Though it may seem like an odd statement, even those rights we consider most pure and fundamental are commodities that we pay for. After all, we pay federal taxes to a government that “protects” our rights. If we don’t pay taxes, we’re audited and possibly thown in jail (i.e. deprived of those rights). Immigrants often “pay a price” (i.e. abandoning their jobs and social status and starting out at a lower rung in America) to come to the U.S. for political freedom to escape oppressive regimes in their home countries. Similarly, the argument that health care is a right follows the same line of reasoning: if you don’t pay for it, you don’t get it.

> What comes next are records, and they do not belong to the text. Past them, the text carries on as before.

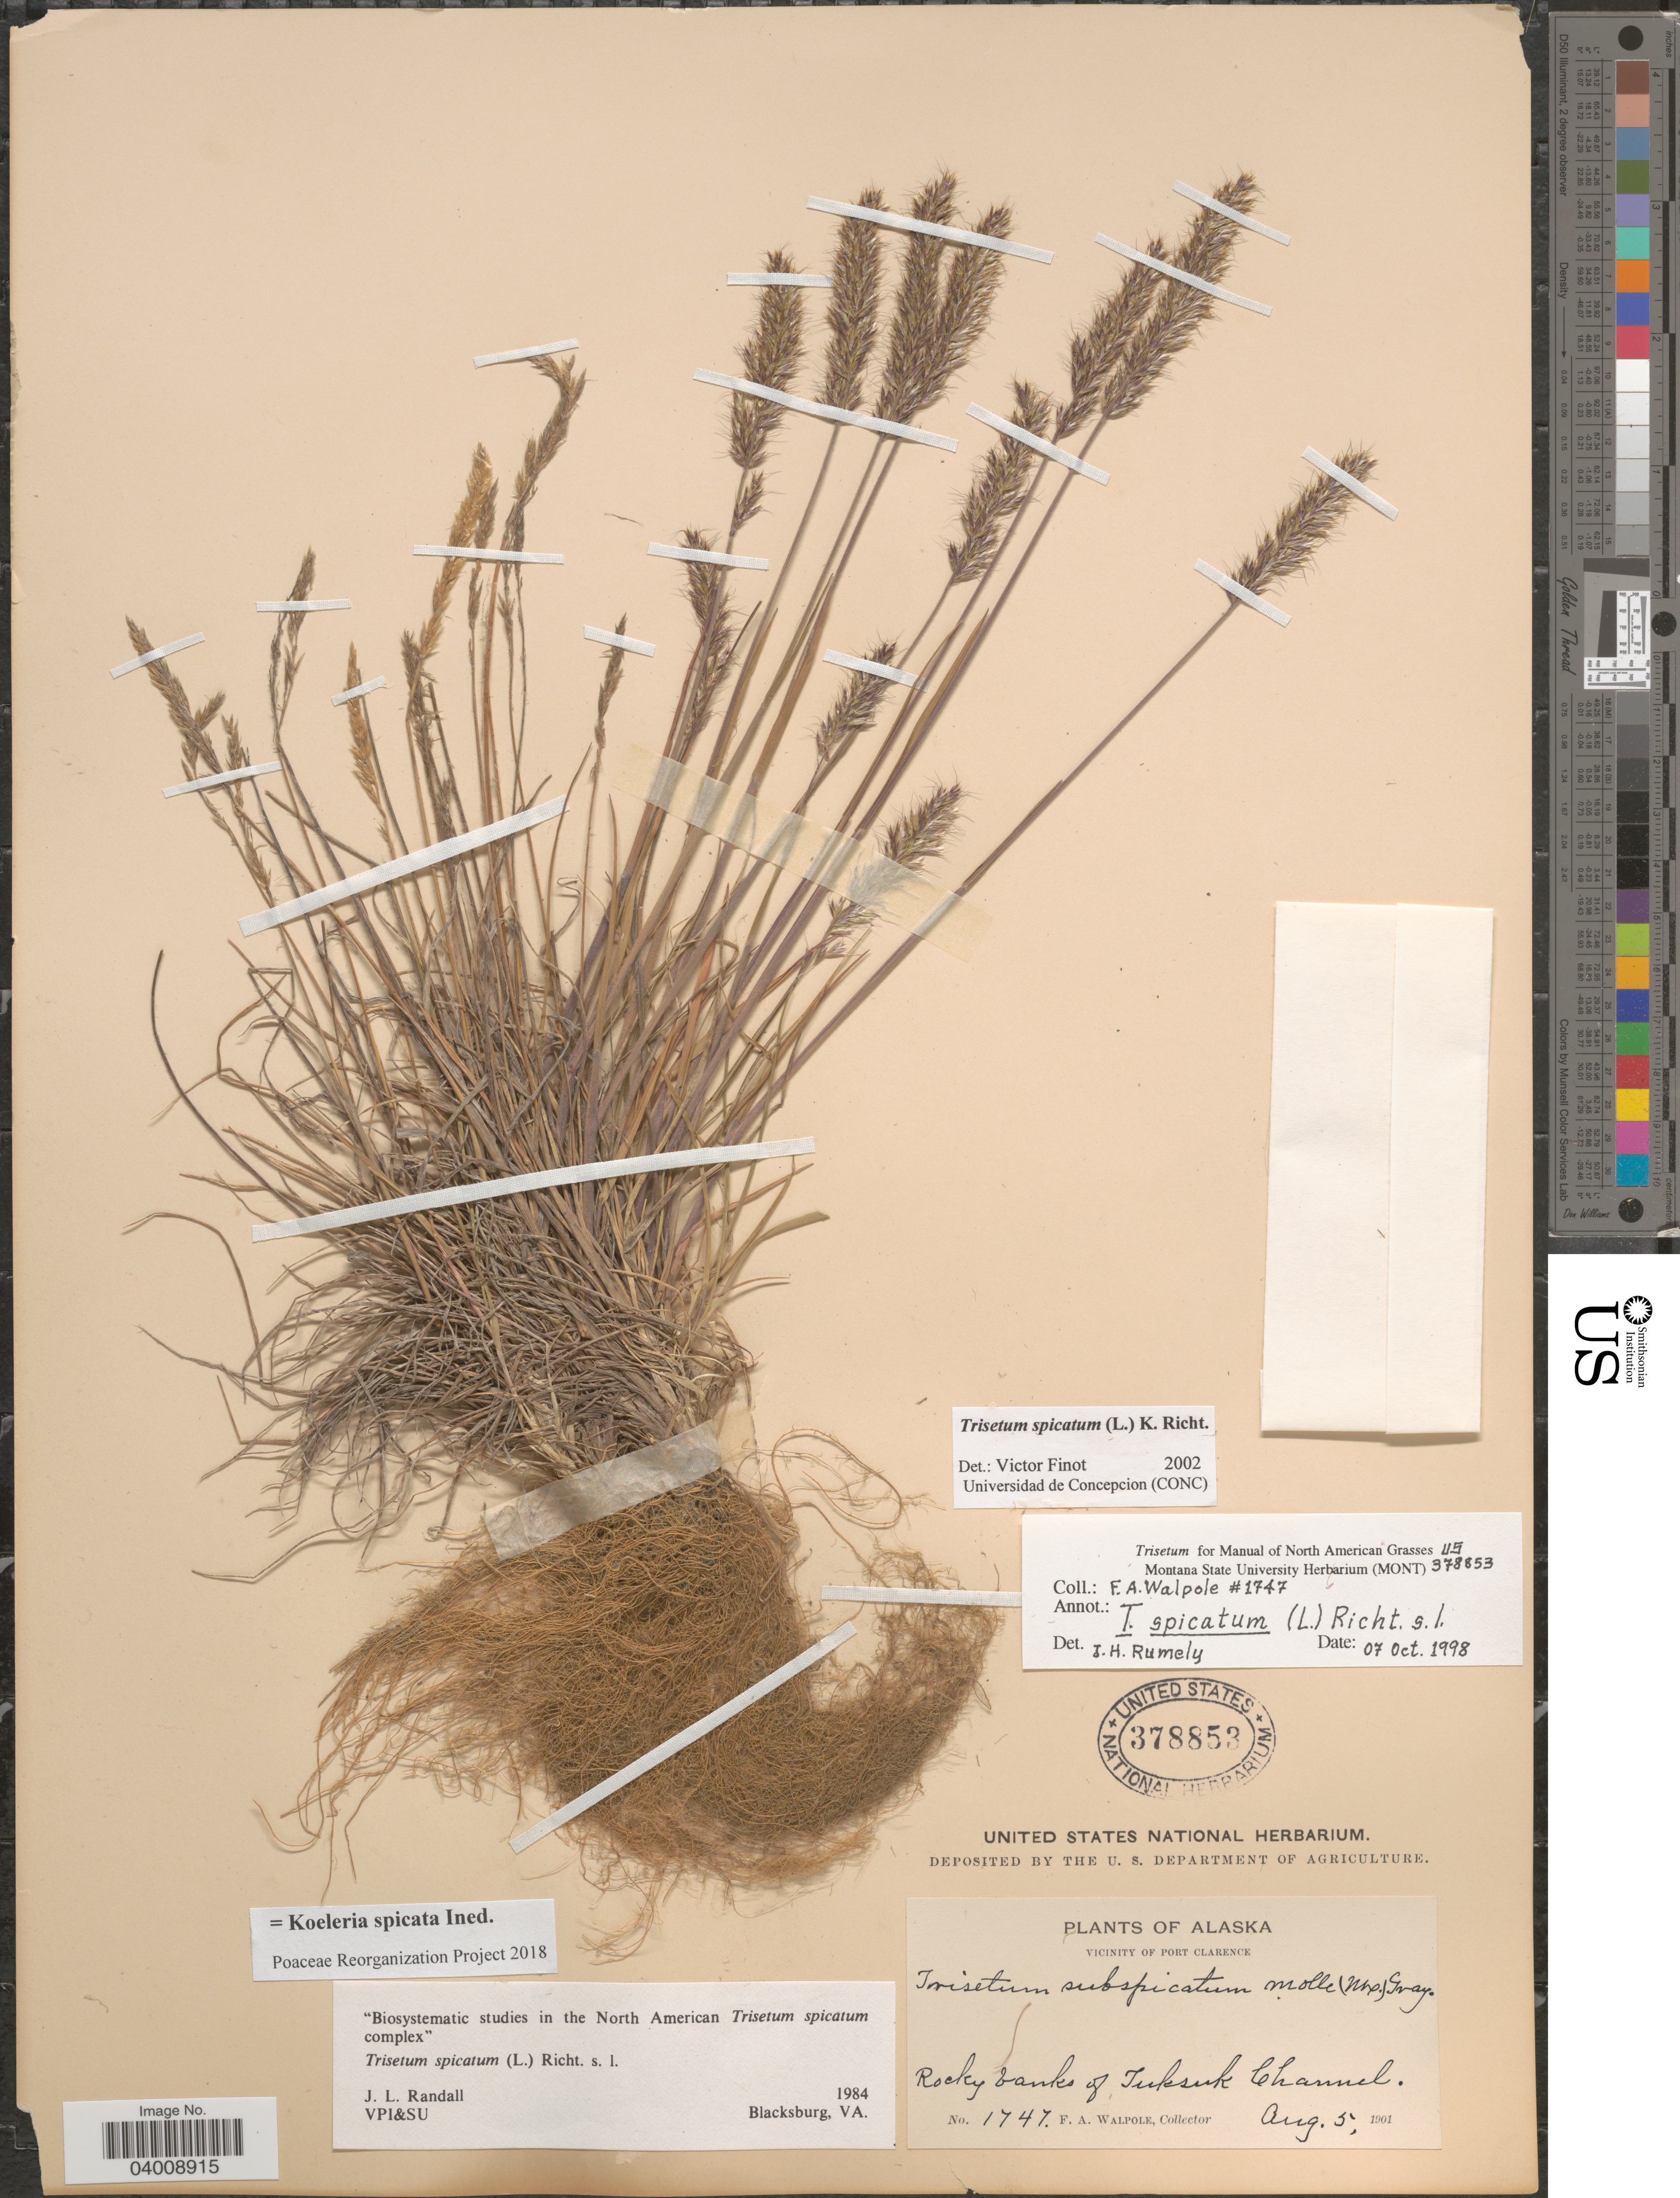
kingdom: Plantae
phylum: Tracheophyta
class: Liliopsida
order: Poales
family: Poaceae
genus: Koeleria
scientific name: Koeleria spicata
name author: (L.) Barberá et al.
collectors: F. Walpole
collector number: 1747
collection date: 1901-08-05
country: United States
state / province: Alaska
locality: Vicinity of Fort Clarence. Rocky banks of Tuksuk Channel.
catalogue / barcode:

Except, in America, you do – a little. As I mentioned before, you can still go to the emergency room and at least be guaranteed a medical exam, if not treatment. If you are in bad enough shape, then the physicians and nurses will try to treat you and often the city or the state government picks up the bill. This is a broken system, and it’s getting worse.
3. Who should pay for it? Everyone. – Everyone should have some part in paying for their own health care, provided that they can afford it in the first place (i.e. not people who are covered by Medicare and Medicaid). Unfortunately, our lack of creativity so far suggests that the only way we can do this is with government regulation (whether on the city, state, or federal level) since market forces aren’t going to ensure that everyone gets care (back before the government intervened in ER care, patients were turned away from ERs if they couldn’t pay). There may be another solution that has yet to present itself, but I’m currently of the mind that insurance-covered primary care should be provided to all American citizens (and hopefully, to resident aliens and immigrant workers) in a bracketed system so that people with more financial means pay more and those with less means pay less. As for who pays for tertiary care (i.e. when you’re really sick), I’m not yet certain: right now, it’s typically either the government through Medicare/Medicaid or insurance companies, but insurance companies are increasingly showing resistance to paying for the care of their clients when they are very sick (claiming instead that the clients were negligent in the management of their own care or were taking risks with their health). I do think that this question of “who pays for it?” is a vital question, but the question needs to be asked in the right context and with the right background knowledge.